What the task requires
Count how many lines in the rows below contain the word "ready", and reply with that number alone.
_ _ _ _
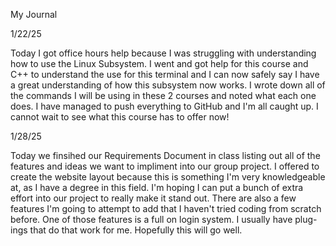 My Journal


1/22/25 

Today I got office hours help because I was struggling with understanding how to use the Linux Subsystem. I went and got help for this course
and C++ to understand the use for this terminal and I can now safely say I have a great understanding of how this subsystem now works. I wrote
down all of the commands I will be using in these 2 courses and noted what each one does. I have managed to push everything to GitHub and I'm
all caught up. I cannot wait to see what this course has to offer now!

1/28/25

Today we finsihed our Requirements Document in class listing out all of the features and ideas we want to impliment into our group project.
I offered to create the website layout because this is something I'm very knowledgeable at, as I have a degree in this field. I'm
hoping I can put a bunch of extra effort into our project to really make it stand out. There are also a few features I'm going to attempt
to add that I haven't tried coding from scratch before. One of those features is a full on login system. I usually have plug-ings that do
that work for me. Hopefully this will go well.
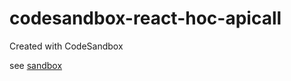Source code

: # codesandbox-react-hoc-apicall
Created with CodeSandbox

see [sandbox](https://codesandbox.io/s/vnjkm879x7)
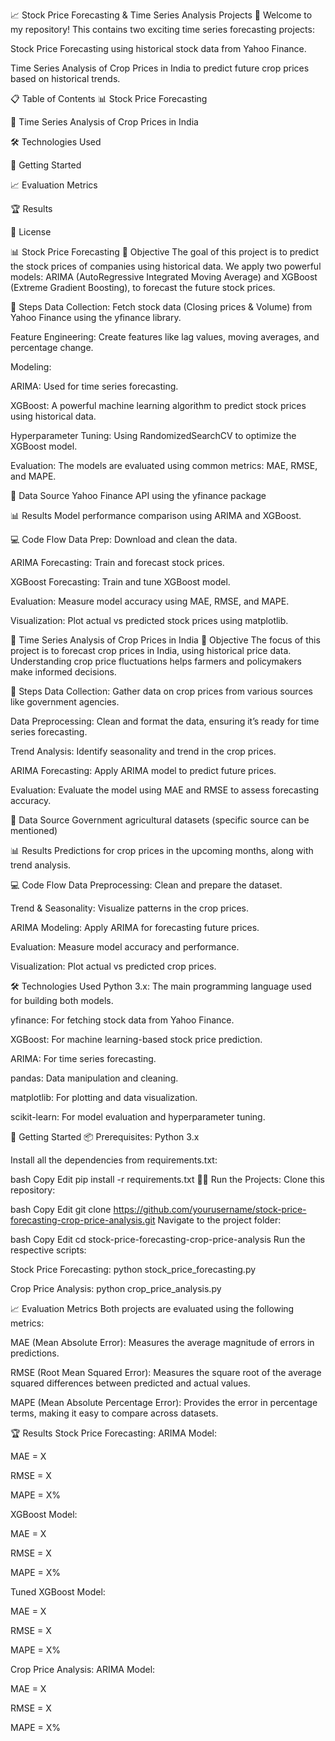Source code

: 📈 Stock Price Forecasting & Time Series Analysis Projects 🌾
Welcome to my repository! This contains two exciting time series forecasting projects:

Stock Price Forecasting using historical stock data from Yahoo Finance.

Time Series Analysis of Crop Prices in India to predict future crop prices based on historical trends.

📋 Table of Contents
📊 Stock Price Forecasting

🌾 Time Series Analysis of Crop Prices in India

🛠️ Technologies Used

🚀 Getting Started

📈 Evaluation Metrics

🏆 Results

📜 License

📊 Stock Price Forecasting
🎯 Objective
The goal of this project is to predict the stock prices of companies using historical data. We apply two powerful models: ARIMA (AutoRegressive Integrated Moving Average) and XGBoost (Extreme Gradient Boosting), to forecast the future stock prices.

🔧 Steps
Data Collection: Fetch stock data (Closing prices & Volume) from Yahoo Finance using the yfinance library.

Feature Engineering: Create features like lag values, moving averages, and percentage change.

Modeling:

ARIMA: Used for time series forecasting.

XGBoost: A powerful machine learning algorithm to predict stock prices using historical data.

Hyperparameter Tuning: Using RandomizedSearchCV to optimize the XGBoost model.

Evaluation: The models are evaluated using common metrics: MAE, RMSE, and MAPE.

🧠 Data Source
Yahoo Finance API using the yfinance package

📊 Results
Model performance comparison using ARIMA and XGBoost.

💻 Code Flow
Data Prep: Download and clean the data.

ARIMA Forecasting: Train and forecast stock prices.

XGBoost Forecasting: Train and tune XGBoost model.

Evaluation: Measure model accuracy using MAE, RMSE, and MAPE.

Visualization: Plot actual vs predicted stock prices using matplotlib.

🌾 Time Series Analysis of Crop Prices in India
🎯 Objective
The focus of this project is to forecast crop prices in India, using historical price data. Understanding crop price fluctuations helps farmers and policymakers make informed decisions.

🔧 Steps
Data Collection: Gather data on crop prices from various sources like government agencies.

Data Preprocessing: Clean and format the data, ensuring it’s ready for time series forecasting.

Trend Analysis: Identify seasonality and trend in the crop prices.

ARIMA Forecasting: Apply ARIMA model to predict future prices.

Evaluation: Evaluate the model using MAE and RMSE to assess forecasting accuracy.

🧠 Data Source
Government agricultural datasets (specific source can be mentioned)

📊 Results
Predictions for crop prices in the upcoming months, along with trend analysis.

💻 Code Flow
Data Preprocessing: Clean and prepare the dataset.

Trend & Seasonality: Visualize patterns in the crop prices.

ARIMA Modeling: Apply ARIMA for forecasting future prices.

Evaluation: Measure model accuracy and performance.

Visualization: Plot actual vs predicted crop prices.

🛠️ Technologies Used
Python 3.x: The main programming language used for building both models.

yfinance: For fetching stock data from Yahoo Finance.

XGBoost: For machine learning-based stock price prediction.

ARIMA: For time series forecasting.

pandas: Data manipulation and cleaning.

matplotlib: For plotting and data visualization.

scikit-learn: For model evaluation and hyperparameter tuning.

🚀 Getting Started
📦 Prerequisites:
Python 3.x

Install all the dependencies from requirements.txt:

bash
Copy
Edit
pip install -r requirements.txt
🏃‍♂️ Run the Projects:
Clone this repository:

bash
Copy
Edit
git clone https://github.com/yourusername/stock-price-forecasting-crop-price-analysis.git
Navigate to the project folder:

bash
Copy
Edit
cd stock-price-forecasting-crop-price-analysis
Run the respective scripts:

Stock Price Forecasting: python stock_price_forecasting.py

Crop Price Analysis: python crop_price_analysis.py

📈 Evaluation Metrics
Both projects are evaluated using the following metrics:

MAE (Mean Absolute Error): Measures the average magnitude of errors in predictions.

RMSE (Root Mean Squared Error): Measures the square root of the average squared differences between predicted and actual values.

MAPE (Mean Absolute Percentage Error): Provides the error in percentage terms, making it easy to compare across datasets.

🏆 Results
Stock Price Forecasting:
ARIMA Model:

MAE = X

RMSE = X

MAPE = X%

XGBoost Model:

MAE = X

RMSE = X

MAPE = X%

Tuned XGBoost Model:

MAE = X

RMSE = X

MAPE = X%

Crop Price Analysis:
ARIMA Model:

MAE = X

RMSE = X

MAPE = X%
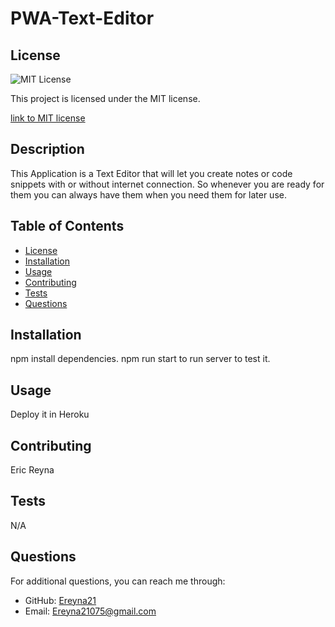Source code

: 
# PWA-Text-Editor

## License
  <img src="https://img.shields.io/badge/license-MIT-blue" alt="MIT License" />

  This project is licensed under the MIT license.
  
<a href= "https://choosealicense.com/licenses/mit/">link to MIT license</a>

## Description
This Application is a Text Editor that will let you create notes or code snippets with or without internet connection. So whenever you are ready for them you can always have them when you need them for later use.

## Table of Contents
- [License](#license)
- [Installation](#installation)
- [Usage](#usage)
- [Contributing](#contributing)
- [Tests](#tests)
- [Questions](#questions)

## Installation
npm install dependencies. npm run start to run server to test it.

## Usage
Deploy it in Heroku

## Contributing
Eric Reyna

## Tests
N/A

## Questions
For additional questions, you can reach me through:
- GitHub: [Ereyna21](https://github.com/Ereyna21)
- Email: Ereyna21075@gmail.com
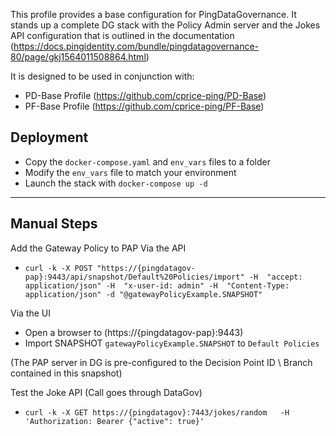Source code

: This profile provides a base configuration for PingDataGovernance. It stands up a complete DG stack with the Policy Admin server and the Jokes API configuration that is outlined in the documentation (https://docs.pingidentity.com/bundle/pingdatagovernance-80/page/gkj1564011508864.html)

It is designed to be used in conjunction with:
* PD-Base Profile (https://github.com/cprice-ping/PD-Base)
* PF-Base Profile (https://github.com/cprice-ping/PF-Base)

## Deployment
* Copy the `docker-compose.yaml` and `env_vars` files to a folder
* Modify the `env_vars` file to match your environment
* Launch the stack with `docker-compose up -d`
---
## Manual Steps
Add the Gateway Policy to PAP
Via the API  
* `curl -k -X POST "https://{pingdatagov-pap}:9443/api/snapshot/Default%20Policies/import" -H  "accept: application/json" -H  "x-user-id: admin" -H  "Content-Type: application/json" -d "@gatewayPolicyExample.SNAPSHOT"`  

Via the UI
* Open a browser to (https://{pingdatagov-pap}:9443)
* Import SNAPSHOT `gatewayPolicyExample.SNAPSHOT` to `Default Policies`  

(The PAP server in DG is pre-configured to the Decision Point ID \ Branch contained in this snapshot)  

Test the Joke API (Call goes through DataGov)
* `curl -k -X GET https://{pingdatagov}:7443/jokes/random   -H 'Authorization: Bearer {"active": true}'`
_ _ _ _
Result for this task
2